Output of the program above

~/work/pythontutorials$ python DataStructuresTuples.py 
Displaying tuple1
('history', 'geography', 1, 2, 3)
Displaying tuple1[0] ..i.e, the first element of tuple1
history
Displaying tuple1[1:3] .. i.e display a subsequence of elements of tuple1
('geography', 1)
Making a new tuple from tuple2 and tuple3
tuple2:
(1, 10, 20, 30)
tuple3:
('name', 'age', 'qualification')
Creating a new tuple4 = tuple2 + tuple3
Tuple4:
(1, 10, 20, 30, 'name', 'age', 'qualification')

4. Dictionaries


In this example, we show you how to create a Dictionary (HashTable), add key-value pairs to it, delete records from it, clear it and delete it.

# Python Dictionaries are Hash Tables
# Here, let us create a small telephone number directory where the Keys are the names of people
# and the values are their phone numbers

# General syntax for initializing a dictionary

phone_directory = {"Ankit":"123-56789","Alex":"567-89010","Nina":"345-678910"}

# Accessing Values in the Dictionary
print "***\nDisplaying the values in the phone directory"
print "Ankit's telephone number", phone_directory["Ankit"]
print "Alex's telephone number", phone_directory["Alex"]
print "Nina's telephone number", phone_directory["Nina"]

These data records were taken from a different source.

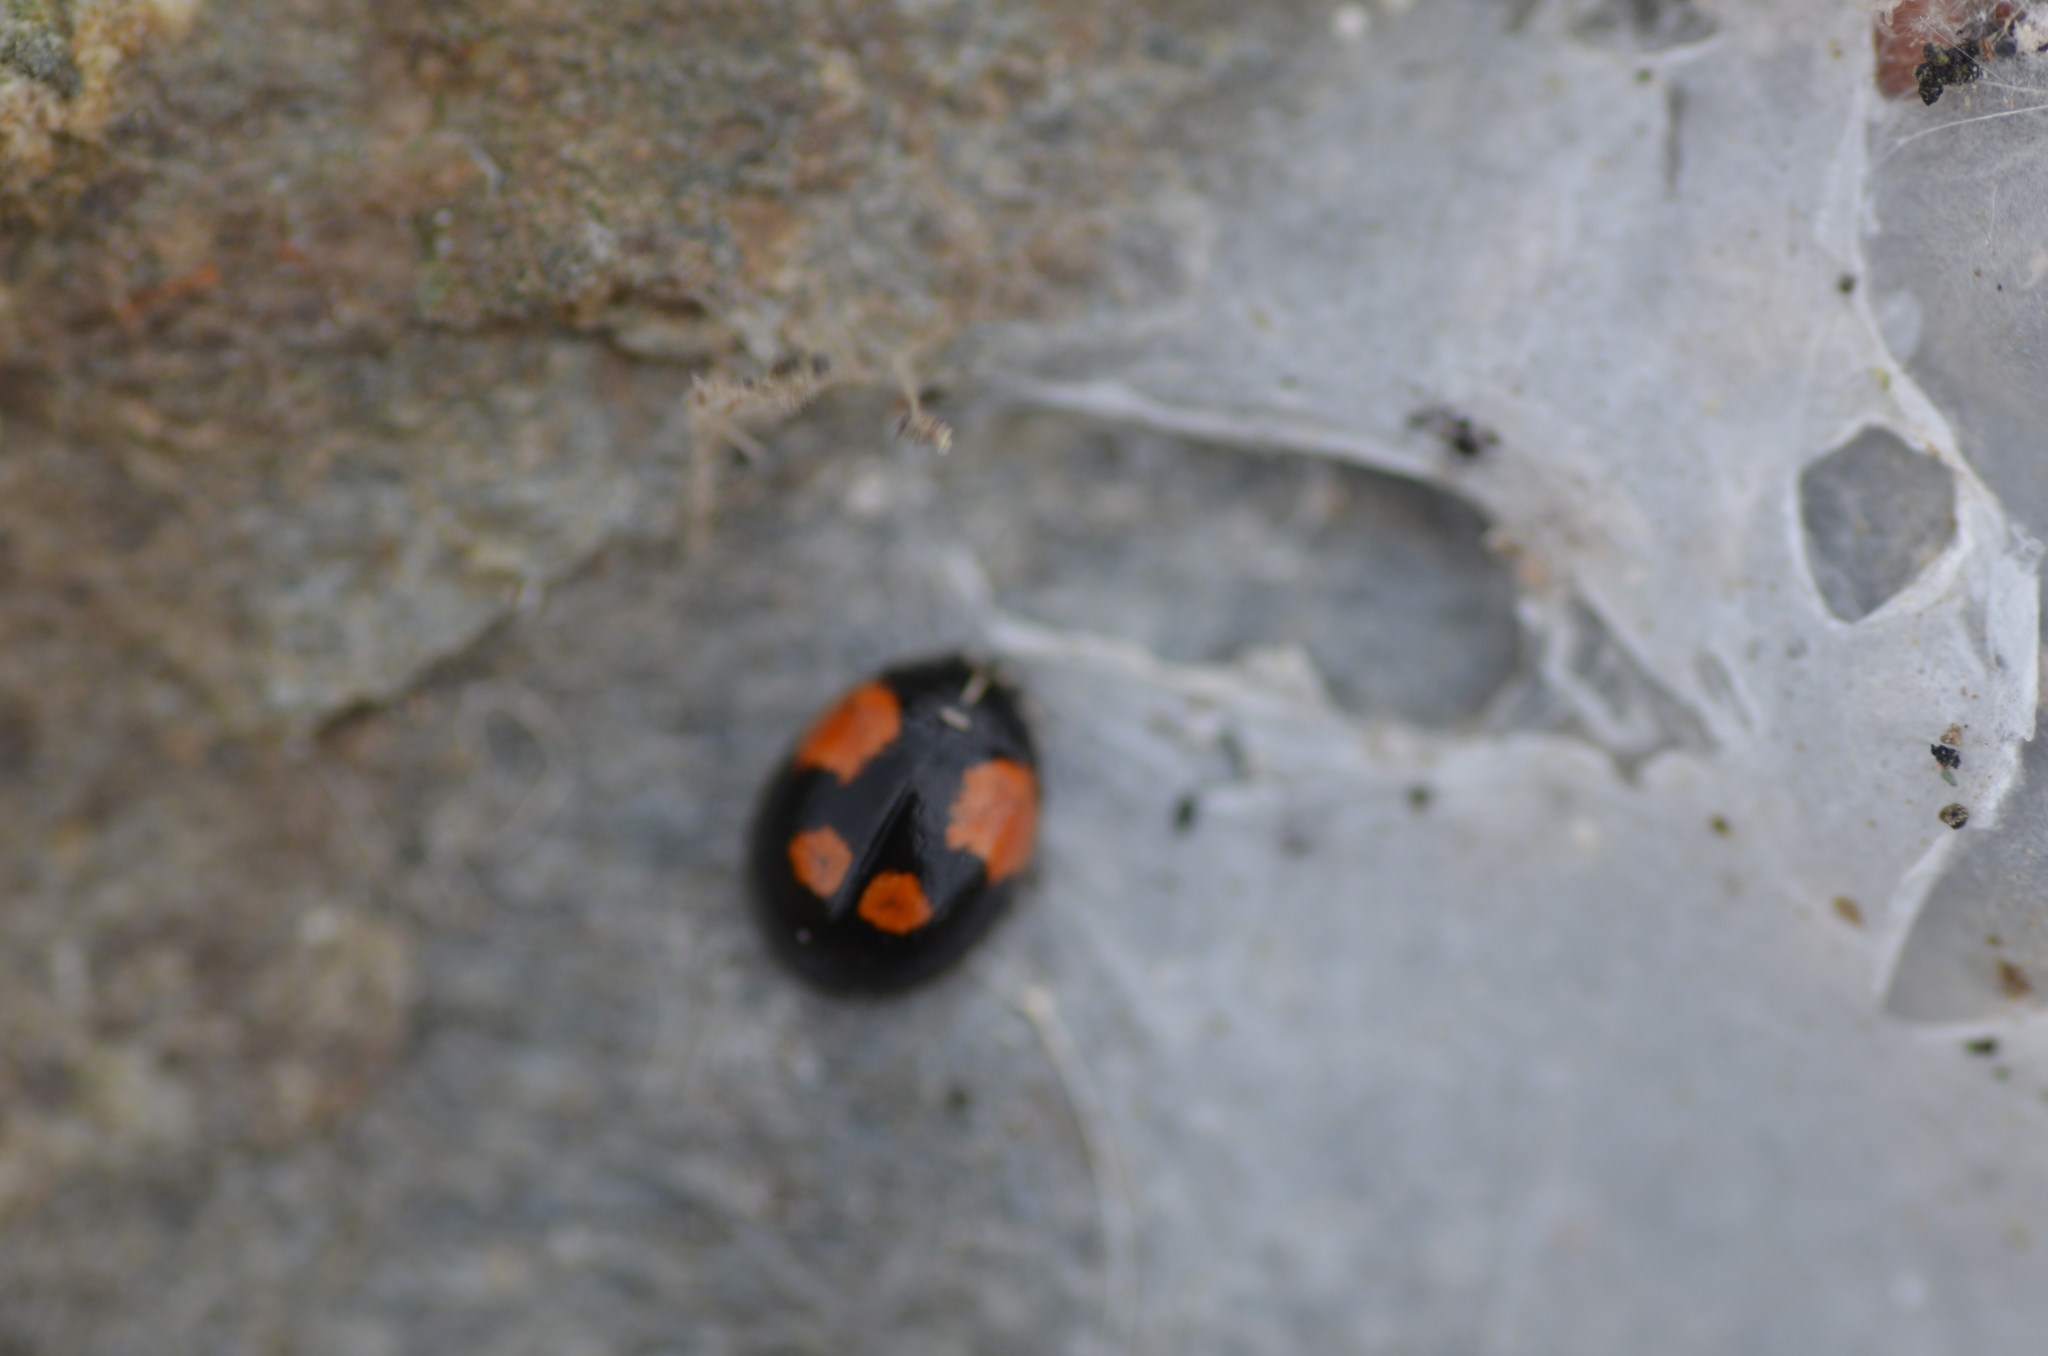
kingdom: Animalia
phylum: Arthropoda
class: Insecta
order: Coleoptera
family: Coccinellidae
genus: Adalia
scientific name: Adalia bipunctata
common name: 2-spot ladybird
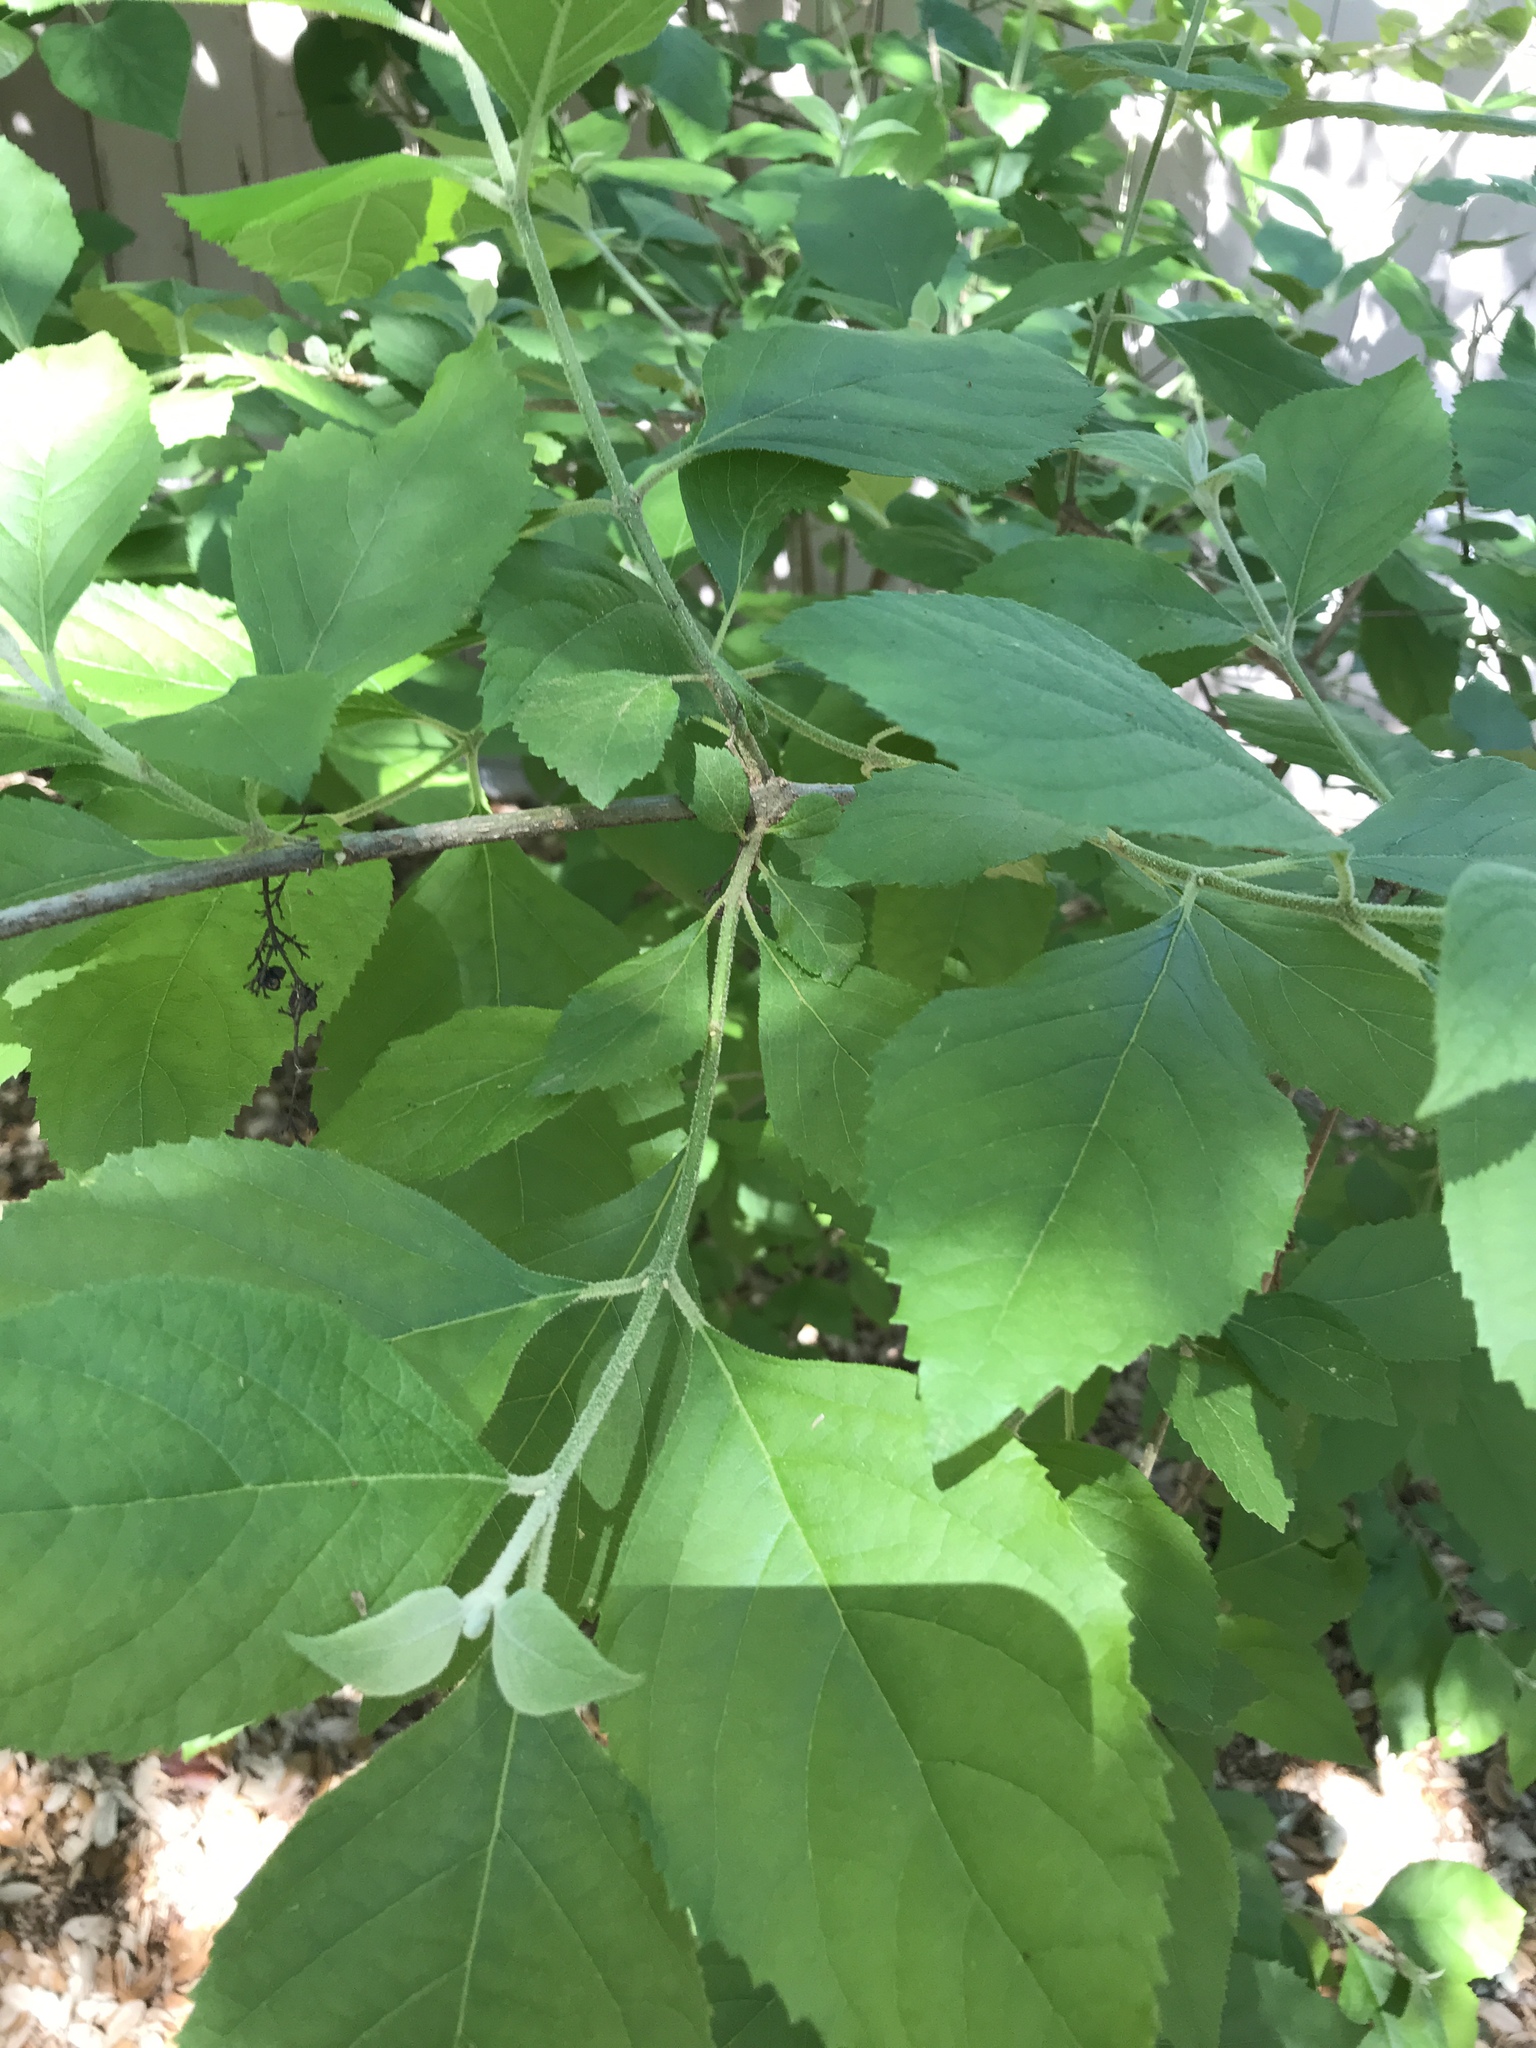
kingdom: Plantae
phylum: Tracheophyta
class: Magnoliopsida
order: Lamiales
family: Lamiaceae
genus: Callicarpa
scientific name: Callicarpa americana
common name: American beautyberry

# Changing and Updating Values in the Dictionary
#As an example, let us change Ankit's Phone Number.
print "***\nNow, updating Ankits phone number to 321 12345"
phone_directory["Ankit"]="321-12345"
# Now let us print it
# You will notice that the phone number stored in the dictionary has changed
# And the new phone number is displayed
print phone_directory

# Removing/deleting dictionary elements
# Let's say, we'd like to remove Alex's phone number
del phone_directory["Alex"]
# Now when we print this dictionary, there will not be any record for Alex
print phone_directory

# Clearing the dictionary
phone_directory.clear()
# All recors will be wiped out from it
print phone_directory
# no key-value pairs left to display

#Deleting the dictionary
del phone_directory

#Once deleted, you can't update, access or display it


Output from the above program

~/work/pythontutorials$ python DataStructuresDictionaries.py 
***
Displaying the values in the phone directory
Ankit's telephone number 123-56789
Alex's telephone number 567-89010
Nina's telephone number 345-678910
***
Now, updating Ankits phone number to 321 12345
{'Nina': '345-678910', 'Alex': '567-89010', 'Ankit': '321-12345'}
{'Nina': '345-678910', 'Ankit': '321-12345'}
{}

5. Mutability

Lists and Dictionaries are mutable data structures. i.e, even after they have been created, you can modify them, add to them, remove elements from them.
Strings and Tuples are not mutable. You can easily create new modified Strings and Tuples but you cannot modify the original ones in place.